II.

Quando Edoardo d’Inghilterra fu sbarcato al lido cartaginese re Luigi nono era già morto. Invano il Santo, ricoperto di cilicio sopra un letto di ceneri, aveva mormorato fra i respiri estremi: Jerusalem! Jerusalem!, perché il re di Sicilia conchiuse una tregua, levò l’assedio da Tunisi e affrettò i suoi e i Franchi al ritorno.

Ma non tornarono, no, i guerrieri d’Inghilterra. E, per recar innanzi i vessilli della croce, tracciarono dei loro corpi la via fino a Nazareth quanti, a cento a cento, perirono di caldo, perirono di fame o avvelenati dal tristo miele, dai frutti maligni e dalle erbe che mangiavano. Peggio, a Nazareth le schiere decimate non trovarono da massacrare che un popolo d’inermi. E bisognò che ritornassero. Senza gloria di geste, senza ricordi e speranza d’imprese generose, tornare! Tornare senza aver tócca una ferita combattendo!

Cosí Edoardo d’Inghilterra, colpito di pugnale, a tradimento, in San Giovanni d’Acri, non fu tosto risanato che, quasi fuggisse la maledizione di Dio, fuggí di Terrasanta.

Ma, e quelli che vi rimasero piú lungamente infermi? Tra essi, in San Giovanni d’Acri, fu pure Riccardo; e vi rimasero poveri in modo che, riavutosi a stento, Riccardo dovette procacciarsi il pane con basse fatiche. Sospirava e temeva di non rivedere mai piú la sua donna lontana.

San Giovanni d’Acri a quei giorni era peranche la piú bella città della Siria: una città lussuriosa. Ampio il porto, dove le navi europee scambiavano merci e ricchezze; alte e dipinte le case; i palagi del re di Gerusalemme e del re di Cipro e dei principi di Galilea, di Cesarea, d’Antiochia, di Tripoli, di Tiberiade, Tiro, Sidone, erano magnifici, con vetriate che riflettevano il sole: principi e re coronati e gemmati passeggiavano per le vie incontrandosi con i mercanti di Venezia, Genova e Pisa, e con Francesi e Inglesi, Tartari e Armeni; e nelle piazze protette contr’il sole da paramenti di seta e di sargia giostravano i cavalieri a spettacolo e onore di dame sfarzose e superbe. I chierici stessi smarrivan Dio tra le ricchezze e i piaceri.

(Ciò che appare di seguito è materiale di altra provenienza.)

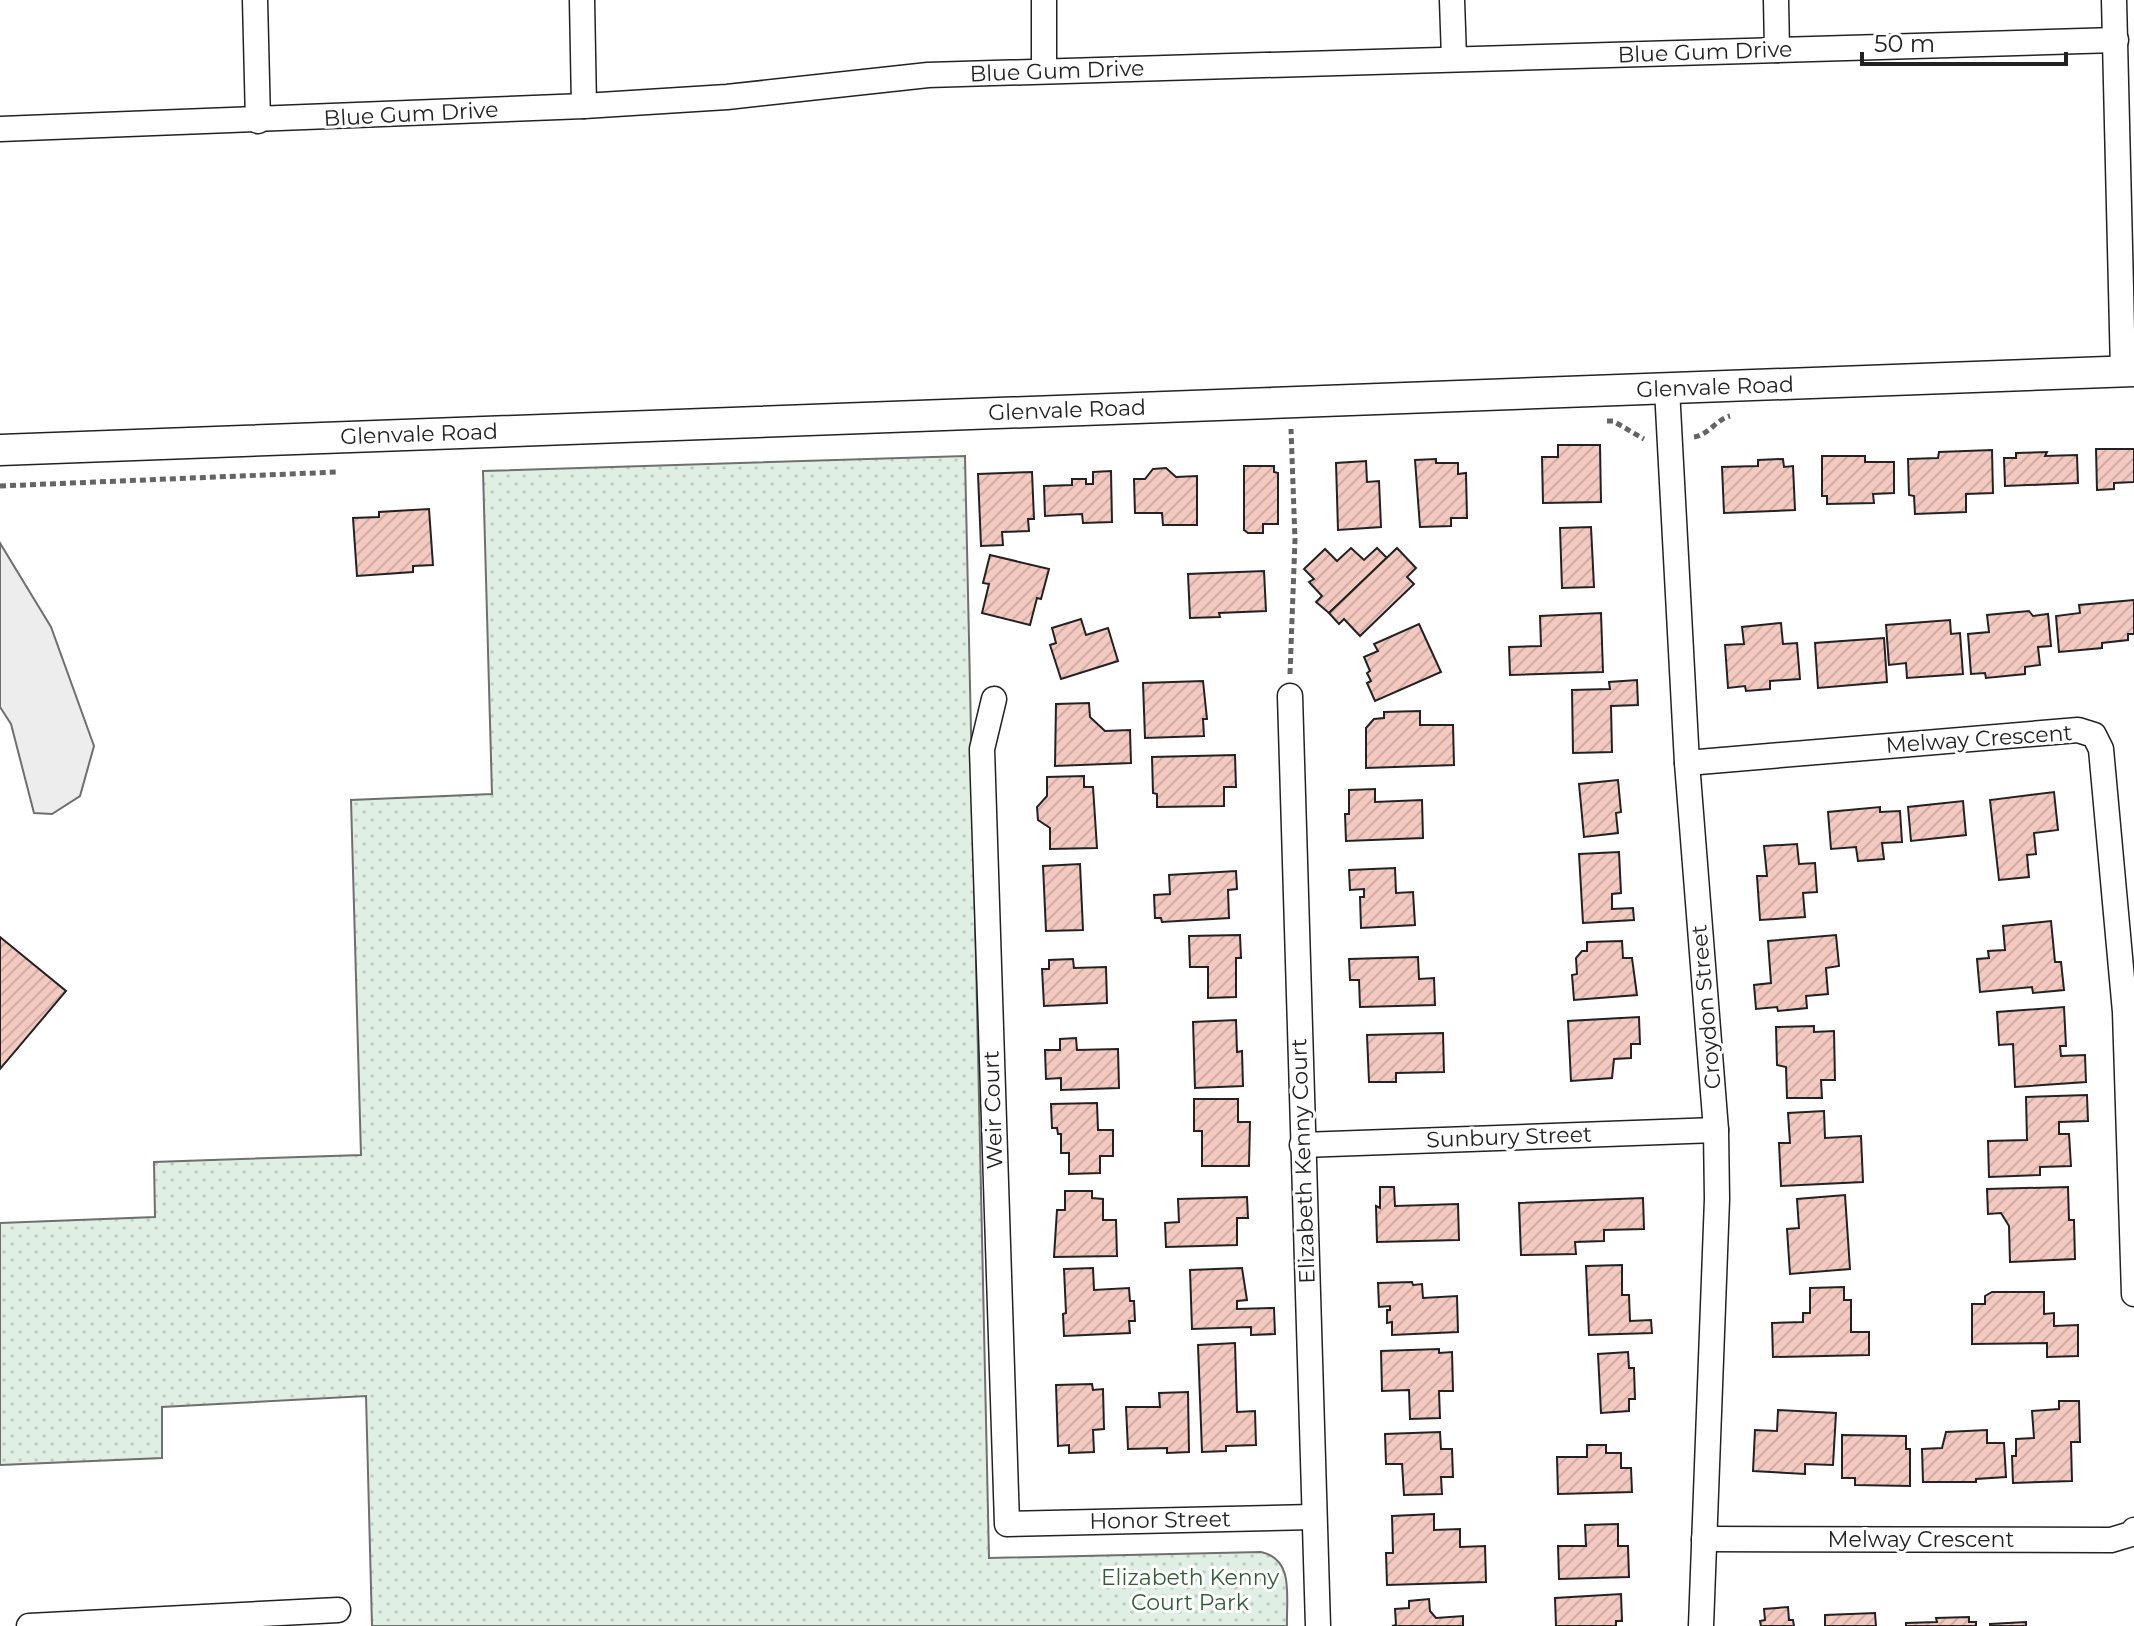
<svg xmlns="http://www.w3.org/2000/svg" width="2134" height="1626" font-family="Montserrat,sans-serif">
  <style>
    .grass { fill: url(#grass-dots); stroke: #6f6f6f; stroke-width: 2 }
    .parking { fill: #ededed; stroke: #6f6f6f; stroke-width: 2 }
    .building { fill: url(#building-hatch); stroke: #222; stroke-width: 2 }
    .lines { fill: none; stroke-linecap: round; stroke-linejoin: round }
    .minor-casing { stroke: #222; stroke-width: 27 }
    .tertiary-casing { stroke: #222; stroke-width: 33 }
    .path { stroke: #646464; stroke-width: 5; stroke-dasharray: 6 4; stroke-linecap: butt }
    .minor { stroke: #fff; stroke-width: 24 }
    .tertiary { stroke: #fff; stroke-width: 30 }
    .labels { text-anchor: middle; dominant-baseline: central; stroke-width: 6; stroke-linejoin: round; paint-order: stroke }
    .street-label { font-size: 22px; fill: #222; stroke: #fff }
    .park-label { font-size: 22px; fill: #2f5e38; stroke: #fff }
  </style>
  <defs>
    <pattern id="grass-dots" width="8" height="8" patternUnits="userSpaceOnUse" patternTransform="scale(2)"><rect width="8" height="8" fill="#e0efe3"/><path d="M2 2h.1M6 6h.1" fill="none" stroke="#c0cdc2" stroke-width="1.8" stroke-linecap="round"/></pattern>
    <pattern id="building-hatch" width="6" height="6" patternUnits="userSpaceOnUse" patternTransform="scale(2)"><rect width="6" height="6" fill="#f3c9c0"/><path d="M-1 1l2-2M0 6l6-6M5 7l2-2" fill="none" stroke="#d0aca5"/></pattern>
  </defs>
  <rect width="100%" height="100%" fill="#fff"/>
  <path class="grass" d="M965 456 989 1558 1261 1552C1295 1559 1286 1598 1287 1626H372L366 1396 162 1407V1458L0 1465V1223L155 1217 154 1162 361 1155 351 800 492 794 483 471Z"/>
  <path class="parking" d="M0 543 51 627 94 746 80 796 52 814 34 813 11 724 0 707Z"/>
  <g class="building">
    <path d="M1558 445H1600L1601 502 1543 503 1542 457H1558Z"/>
    <path d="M2096 449H2134V482L2114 483V489L2097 490Z"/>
    <path d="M1992 450 1993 493 1966 494V512L1915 514 1914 496 1909 495 1908 459 1938 458 1939 452Z"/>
    <path d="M2047 452 2045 456 2077 455 2078 483 2005 486 2004 458H2016V453Z"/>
    <path d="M1822 456H1865V462H1894V493L1873 494 1874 503 1827 504V496H1822Z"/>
    <path d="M1436 459V463H1458V474L1466 473 1467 518H1451V526L1420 527 1415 460Z"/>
    <path d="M1783 459 1784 467 1793 466 1795 510 1724 513 1722 467 1758 466V460Z"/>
    <path d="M1366 461 1367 482 1379 481 1381 527 1338 530 1336 463Z"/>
    <path d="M1244 466H1274V472L1278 473V524H1263V533H1248L1244 530Z"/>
    <path d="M1166 468 1176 477 1197 476V525H1163L1162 513H1135L1134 479H1145L1153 469Z"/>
    <path d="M1111 471 1112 522 1083 523 1082 514 1045 516 1044 486 1072 485V479H1086V484H1093V472Z"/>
    <path d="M1032 472 1034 519H1028L1029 531 1002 532 1003 545 981 546 978 474Z"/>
    <path d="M429 509 433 565 413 566V572L357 576 353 518 379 517V512Z"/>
    <path d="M1591 527 1594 587 1562 588 1560 528Z"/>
    <path d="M1351 548 1364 560 1377 548 1387 558 1329 613 1316 602 1322 596 1309 582 1314 579 1304 569 1325 549 1337 561Z"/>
    <path d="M1397 548 1416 568 1407 577 1414 584 1360 636 1344 619 1339 624 1329 613Z"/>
    <path d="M990 555 1049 569 1041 599 1037 598 1030 625 982 613 989 584 983 583Z"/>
    <path d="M1264 571 1266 611 1219 613 1220 617 1190 618 1188 574Z"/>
    <path d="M2134 600V634H2128V640L2102 643V648L2059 652 2056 616 2080 613 2079 605Z"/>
    <path d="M2029 611 2033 616 2048 614 2051 646 2038 647 2040 665 2025 667V674L1986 678 1985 673 1971 674 1968 634 1989 632 1987 615Z"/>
    <path d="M1601 613 1603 672 1510 675 1509 647 1541 646 1540 616Z"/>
    <path d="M1081 619 1086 635 1108 628 1118 661 1061 679 1050 645 1056 643 1052 628Z"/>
    <path d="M1950 620 1951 634 1960 633 1963 674 1907 678 1906 663 1889 665 1886 625Z"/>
    <path d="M1781 623 1783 644 1797 643 1800 679 1770 681V689L1746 691 1745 686 1728 688 1725 645 1744 644 1742 627Z"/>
    <path d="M1419 624 1441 672 1375 701 1367 683 1371 681 1367 673 1370 671 1364 657 1378 651 1374 644Z"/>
    <path d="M1884 638 1887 682 1818 688 1815 643Z"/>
    <path d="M1637 680 1638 705 1611 706 1612 752 1573 753 1572 690 1610 689 1609 682Z"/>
    <path d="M1203 681 1207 719H1203L1204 736 1145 738 1143 683Z"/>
    <path d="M1089 703 1090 717 1105 731 1130 730 1131 763 1055 766 1056 704Z"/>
    <path d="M1420 711V725H1453L1454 765 1366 768V728L1374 719 1384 718V712Z"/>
    <path d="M1235 755 1236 787H1224V806L1157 807V794L1153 793 1152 757Z"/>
    <path d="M1084 776V787H1093L1097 848 1050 849V828L1038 820 1037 807 1047 796V777Z"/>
    <path d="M1618 780 1621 812 1616 813 1618 833 1584 837 1579 784Z"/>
    <path d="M1375 789V802L1422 800 1423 838 1346 841 1345 814H1349V790Z"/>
    <path d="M2054 792 2058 830 2034 833 2036 854 2027 855 2029 877 1999 880 1990 800Z"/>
    <path d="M1963 801 1966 835 1911 841 1908 807Z"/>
    <path d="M1880 807V812L1900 811 1902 842 1882 843 1884 859 1858 861 1856 847 1831 849 1828 812Z"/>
    <path d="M1797 844 1799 864 1815 863 1817 892 1803 893 1805 917 1760 920 1757 876H1767L1764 846Z"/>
    <path d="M1619 852 1621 893 1612 894V909L1633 908 1634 920 1583 923 1579 854Z"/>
    <path d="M1080 864 1083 930 1046 931 1043 866Z"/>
    <path d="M1395 868 1396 893 1413 892 1415 925 1361 928 1360 897H1364V889L1350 890 1349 870Z"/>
    <path d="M1236 871 1237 889 1228 890 1229 918 1162 922 1161 918H1155L1154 895 1170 894 1169 875Z"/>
    <path d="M2051 921 2055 962H2061L2064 990 2033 993 2032 987 1980 992 1977 959 1989 958 1988 951 2005 950 2003 926Z"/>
    <path d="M1240 935 1241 958H1236V997L1208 998V967H1190L1189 936Z"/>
    <path d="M1836 935 1839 966 1826 968 1828 994 1806 996 1807 1008 1778 1011 1777 1007 1756 1009 1754 985 1771 983 1768 941Z"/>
    <path d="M0 937 66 991 0 1069Z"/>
    <path d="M1622 941 1623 958H1632L1637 995 1574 1000 1572 975 1577 974 1576 958 1582 951H1587V942Z"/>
    <path d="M1418 957 1419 979 1434 978 1435 1005 1360 1007 1359 980H1350L1349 959Z"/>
    <path d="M1073 959 1074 968 1106 967 1107 1003 1044 1006 1042 969H1049V960Z"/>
    <path d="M2064 1007 2066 1046H2060L2061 1056 2085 1055 2086 1082 2015 1087 2013 1044 1999 1045 1997 1012Z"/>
    <path d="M1639 1017 1640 1044H1631V1058L1614 1059 1612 1078 1571 1081 1568 1021Z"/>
    <path d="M1236 1020 1237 1052 1242 1051 1243 1086 1195 1088 1193 1022Z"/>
    <path d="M1814 1026V1032L1834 1031 1835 1080H1821L1822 1098H1787L1786 1067 1777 1065 1776 1027Z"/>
    <path d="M1443 1033 1444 1072 1396 1073V1082H1369L1367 1035Z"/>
    <path d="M1076 1038 1077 1050 1118 1049 1119 1088 1061 1090V1078L1046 1079 1045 1050H1060V1039Z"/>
    <path d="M2087 1095 2088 1121 2059 1122V1134H2069L2071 1166 2040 1167V1175L1989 1177 1988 1141 2027 1140 2026 1097Z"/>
    <path d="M1194 1099H1238V1122H1250L1249 1166H1202V1131H1194Z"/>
    <path d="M1097 1103 1098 1130H1113V1156H1100V1173L1069 1174V1153H1061V1134H1058L1057 1128H1052L1051 1104Z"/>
    <path d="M1824 1111 1825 1138 1861 1136 1863 1182 1781 1186 1779 1143H1790L1788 1113Z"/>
    <path d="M1380 1187H1394L1395 1206 1458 1204 1459 1240 1377 1242 1376 1206 1380 1208Z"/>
    <path d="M2068 1187 2069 1220H2074L2075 1259 2010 1262 2009 1226 2001 1213 1988 1214 1987 1189Z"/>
    <path d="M1065 1191H1092V1198L1103 1199V1220H1116L1117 1256 1054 1257 1057 1210H1065Z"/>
    <path d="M1845 1195 1850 1269 1790 1274 1787 1229 1799 1228 1797 1199Z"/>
    <path d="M1247 1197 1248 1218H1237V1245L1166 1247 1165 1223 1179 1222 1178 1199Z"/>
    <path d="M1643 1198 1644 1229 1604 1230V1241L1575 1242 1576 1254 1521 1255 1519 1203Z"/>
    <path d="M1622 1265V1295H1629L1630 1321 1651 1320 1652 1333 1589 1335 1586 1266Z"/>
    <path d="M1093 1268 1094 1290 1129 1288 1130 1301H1134L1135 1321H1129L1130 1333 1064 1336 1063 1314 1066 1313 1064 1269Z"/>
    <path d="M1242 1268 1247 1300 1237 1301V1309L1274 1308 1275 1334 1251 1335V1327L1192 1329 1190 1270Z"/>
    <path d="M1412 1282 1413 1285 1422 1284 1423 1298 1457 1296 1458 1332 1392 1335V1322L1387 1323V1310H1390V1306L1379 1307 1378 1283Z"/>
    <path d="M1844 1287V1300H1851V1332H1869V1355L1773 1357 1772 1323 1803 1322V1313H1810V1288Z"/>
    <path d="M1992 1292H2044V1314L2054 1313V1326L2078 1325V1356L2047 1357V1343L1972 1344V1304H1985V1296Z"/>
    <path d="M1235 1343 1237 1412 1255 1411 1256 1445 1226 1446V1451L1202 1452 1198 1345Z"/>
    <path d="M1439 1349V1353L1452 1352 1453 1391H1439L1440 1418 1410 1419 1409 1390 1382 1391 1381 1351Z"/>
    <path d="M1628 1352 1629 1368H1634L1635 1399H1629V1411L1601 1413 1598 1354Z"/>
    <path d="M1092 1384 1093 1390 1103 1389 1104 1429 1093 1430 1094 1452 1069 1453V1445L1058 1446 1056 1385Z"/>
    <path d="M1188 1392 1189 1452 1167 1453V1448L1128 1449 1126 1407H1160L1159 1393Z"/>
    <path d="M2059 1401H2079L2080 1442H2071L2072 1481 2013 1483 2012 1456H2016V1439L2034 1438 2032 1411 2059 1409Z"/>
    <path d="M1778 1410 1836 1413 1833 1465 1805 1464V1474L1753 1471 1755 1430 1777 1431Z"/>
    <path d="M1987 1430V1443H2004L2006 1477 1976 1479V1482H1923L1922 1449 1942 1448 1946 1432Z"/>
    <path d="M1440 1432 1441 1449H1452L1453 1477H1441L1442 1494 1404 1495 1402 1464H1386L1385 1434Z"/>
    <path d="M1842 1435 1906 1436V1449H1910V1486L1855 1485V1478H1842Z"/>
    <path d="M1587 1445H1606V1453H1621V1468H1631L1632 1492 1558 1494 1557 1457H1587Z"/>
    <path d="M1434 1514V1530L1460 1529V1547L1485 1546 1486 1582 1387 1585 1386 1553H1393L1392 1516Z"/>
    <path d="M1618 1524V1546H1628L1629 1577 1559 1579 1558 1546H1586L1585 1525Z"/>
    <path d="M1621 1594 1622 1621H1616V1626H1556L1555 1598Z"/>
    <path d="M1429 1599 1430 1611 1436 1618 1463 1616V1626H1392L1396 1625 1395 1609 1409 1608V1601Z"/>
    <path d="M1788 1607 1789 1620H1793L1794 1626H1761L1760 1621 1765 1620 1764 1609Z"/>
    <path d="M1875 1613 1876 1626H1825V1615Z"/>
    <path d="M1969 1617V1622H1976V1626H1906V1623L1937 1622 1936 1618Z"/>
    <path d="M2026 1622V1626H1990V1624Z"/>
  </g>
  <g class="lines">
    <defs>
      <g id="minor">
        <path d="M255 0 258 121"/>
        <path d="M582 0 584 106"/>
        <path d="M1044 0V71"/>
        <path d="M1452 0 1454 58"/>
        <path d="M1776 0 1777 50"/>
        <path d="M2114 0 2123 371"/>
        <path d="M0 129 584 106 727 97 928 75 2116 40"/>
        <path d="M1667 389 1687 763 1716 1130 1717 1199 1701 1626"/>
        <path d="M1290 696 1318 1626"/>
        <path d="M994 699 982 749 1007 1524 1313 1517"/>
        <path d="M1687 763 2078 730 2094 735 2101 749 2125 1012 2134 1294"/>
        <path d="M1302 1145 1716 1130"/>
        <path d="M1704 1539 2111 1540 2131 1534 2134 1530"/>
        <path d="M29 1626 338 1610"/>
      </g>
      <path id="tertiary" d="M0 450 2134 371"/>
    </defs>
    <use href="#minor" class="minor-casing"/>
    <use href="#tertiary" class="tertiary-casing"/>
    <g class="path">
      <path d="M1607 421H1613L1644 439"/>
      <path d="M1694 437C1708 435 1716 420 1730 416"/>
      <path d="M0 486 337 472"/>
      <path d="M1290 674 1295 540 1291 429"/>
    </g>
    <use href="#minor" class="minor"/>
    <use href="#tertiary" class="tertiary"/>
  </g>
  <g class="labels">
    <g class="street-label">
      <text transform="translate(1705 52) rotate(-2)">Blue Gum Drive</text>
      <text transform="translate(1057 71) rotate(-2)">Blue Gum Drive</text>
      <text transform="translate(411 114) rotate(-3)">Blue Gum Drive</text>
      <text transform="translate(1715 387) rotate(-2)">Glenvale Road</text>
      <text transform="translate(1067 410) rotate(-2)">Glenvale Road</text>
      <text transform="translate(419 434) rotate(-2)">Glenvale Road</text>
      <text transform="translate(1979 739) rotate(-4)">Melway Crescent</text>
      <text transform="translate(1706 1007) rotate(-95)">Croydon Street</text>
      <text transform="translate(993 1110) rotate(-92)">Weir Court</text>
      <text transform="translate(1509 1137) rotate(-2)">Sunbury Street</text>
      <text transform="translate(1303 1161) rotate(-92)">Elizabeth Kenny Court</text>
      <text transform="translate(1160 1520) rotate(-1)">Honor Street</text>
      <text x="1921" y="1539">Melway Crescent</text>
    </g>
    <g class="park-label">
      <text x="1190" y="1577">Elizabeth Kenny<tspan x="1190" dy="25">Court Park</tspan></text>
    </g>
  </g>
  <path d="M1862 52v12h204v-12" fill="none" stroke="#222222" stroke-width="4"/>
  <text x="1874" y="52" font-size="24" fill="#222222" stroke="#ffffff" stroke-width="6" paint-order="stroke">50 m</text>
</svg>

Ciò considerando Riccardo, dopo la delusione delle imprese sognate in patria con mente fervida e pura, dopo l’abbandono dei compagni che erano stati ricordevoli solo di sé, e nella vicenda di fatti pei quali sembrava che Cristo dormisse affinché trionfasse la gente dell’Islam, perdette anch’egli a poco a poco la luce, la guida e il conforto della fiducia divina; e la necessità quotidiana delle fatiche volgari gli oscurò, gli restrinse il pensiero ed il cuore. Se non che l’affetto, che un dí aveva posposto alla fede, risorse allora a sorreggerlo piú vivo e piú intenso; e come la fortuna cominciò a secondarlo, per quel desiderio di allietare un giorno con la ricchezza la sua donna e il figliolo, se gli era nato e cresciuto, protrasse il ritorno anche quando n’ebbe occasione propizia. Per arricchire si diede a trafficare per vie non lecite e a prestare ad usura; e accumulava monete. E intanto quell’affetto buono, di cui solo nutriva il cuore e il pensiero, lo conteneva in una delle antiche virtú, una sola: viveva casto. Egli guardava religiosamente l’anello della sua donna.